Originally Posted by
djmp
Incorrect, per the FAA report and resulted in safety related design changes to the MAX series. And relevant to United as they were flying the same plane type.
What Explorer is pointing out is that you are over-simplifying a complex series of events.
Lion Air installed an unairworthy AoA vane/sensor on the accident airplane in an attempt to fix an unrelated problem. It was that unairworthy part which caused the unscheduled MCAS activations on the next two consecutive flights. They also failed to replace the unairworthy part after the first incident of unscheduled MCAS activation and sent it back out on what turned out to be the accident flight.
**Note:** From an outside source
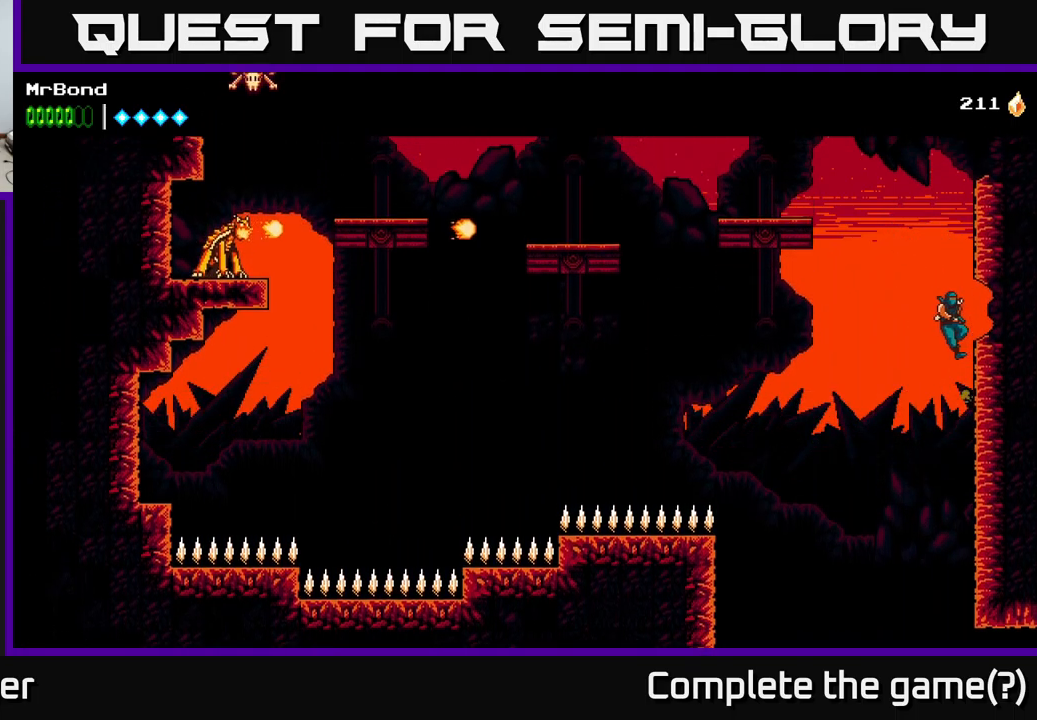
{"buttons": [], "left_stick": "center", "right_stick": "center", "events": []}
Egypt Air had a bird strike on takeoff which caused the the left AoA vane to detach. That's a very unlikely occurrence but could happen to any flight. That crew was also aware of the findings from the first accident and the importance of following the established procedure.
During certification, every potential failure mode is analyzed and assigned a risk level which ranks the seriousness of that potential failure. Mitigations are created to reduce the risk. In the case of MCAS, an unscheduled MCAS activation was given a relatively low risk score because it could easily be mitigated by the existing stabilizer runaway procedure. (Every transport jet I have flow as had such a procedure and we were trained to accomplish it)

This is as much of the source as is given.